Why the CER Directive matters for critical infrastructure operators
The EU Critical Entities Resilience (CER) Directive raises the bar for how essential service operators prevent, withstand, and recover from disruptions. By 2027, operators designated as “critical entities” should be able to demonstrate—during audits and inspections—that resilience is governed, measurable, tested, and continuously improved.
This checklist translates the Directive’s intent into practical controls you can implement and evidence you can present. It focuses on four areas that commonly determine audit outcomes: detection capability standards, incident logging requirements, response time benchmarks, and documentation formats.
Step 1: Confirm scope, designation, and accountable ownership
Before you build controls, ensure you can explain what is in scope and who is accountable.
Checklist
- Entity designation confirmed: Internal record of your designation decision and the services/assets in scope (sites, systems, third parties).

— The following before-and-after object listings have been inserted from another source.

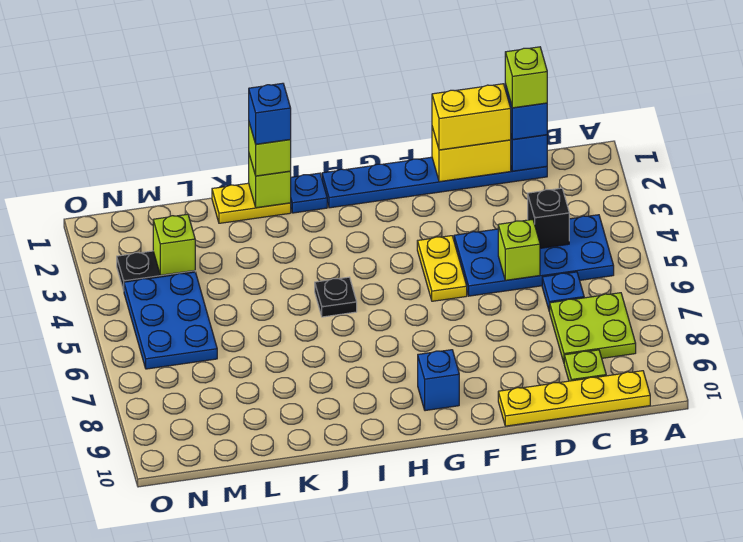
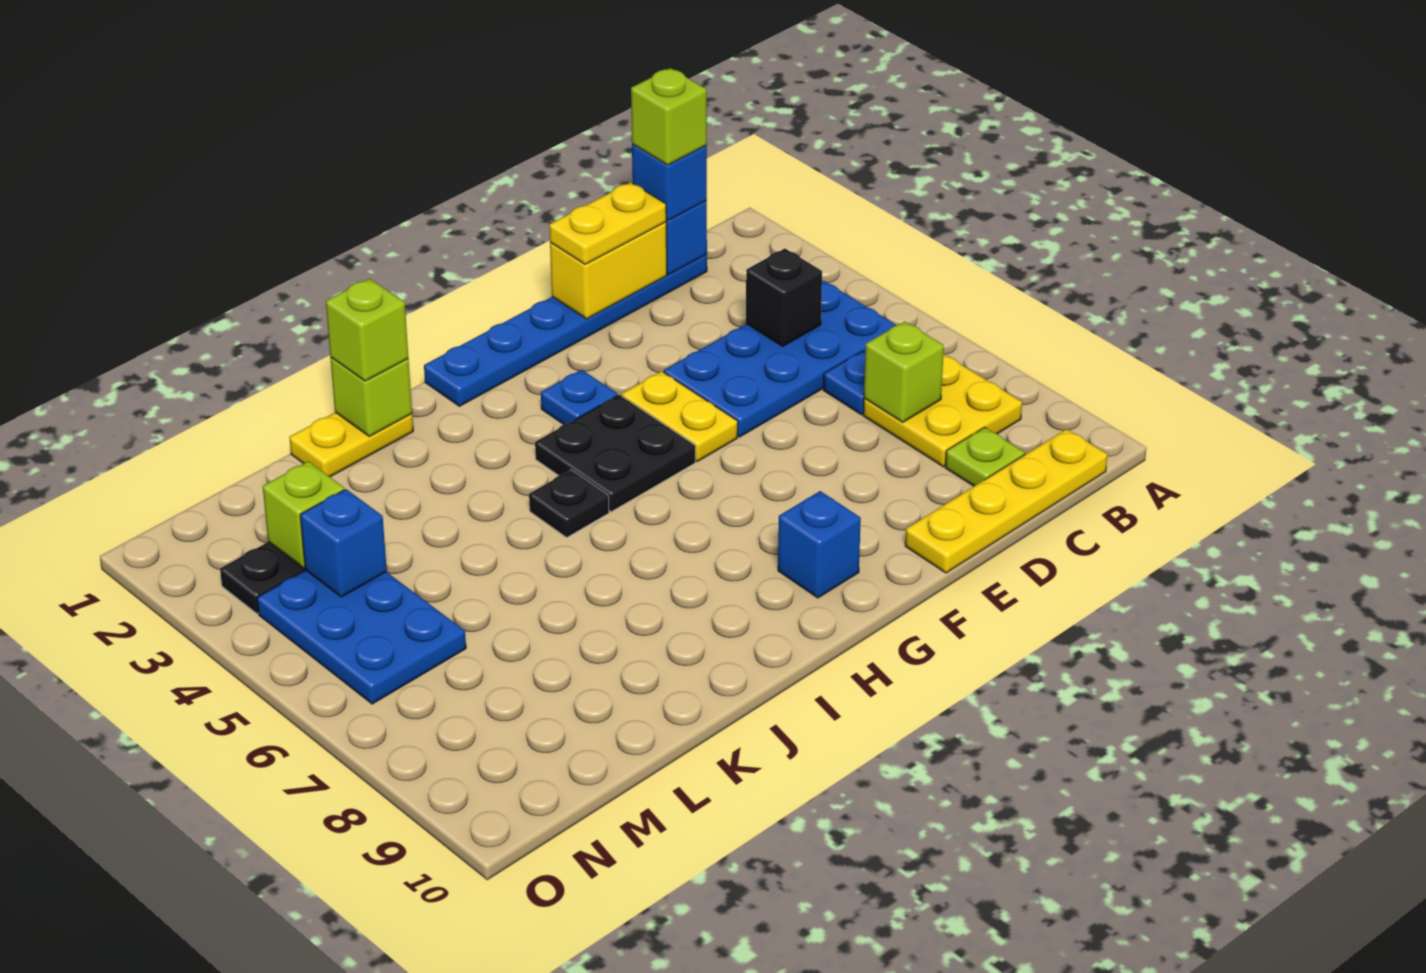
lime plate B7:C8 level 1 -> yellow plate B7:C8 level 1
yellow brick D1:E1 level 3 -> yellow plate D1:E1 level 3
lime brick D5 level 2 -> lime brick C7 level 2
none -> black plate G4:H5 level 1
blue plate I1 level 1 -> blue plate G3 level 1
blue brick J1 level 4 -> blue brick M4 level 2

- Named executive owner: One accountable leader responsible for resilience, with authority to assign resources.
- Resilience governance structure: Roles and responsibilities for operations, security, business continuity, facilities, IT/OT, communications, legal, and procurement.
- Defined “essential service” outcomes: Clear statements of what “acceptable service” means (capacity, quality, availability, safety constraints).
Audit-ready artifacts
- RACI matrix for resilience-related activities
- List of critical services, supporting processes, and enabling assets
- Risk acceptance criteria and escalation thresholds
Step 2: Run a resilience risk assessment that covers all hazards
CER expects an “all-hazards” approach—physical, cyber, natural, technical, and human factors. Your risk assessment must also consider dependencies and interdependencies.
Checklist
- All-hazards methodology documented (including physical security and cyber resilience in one coherent view).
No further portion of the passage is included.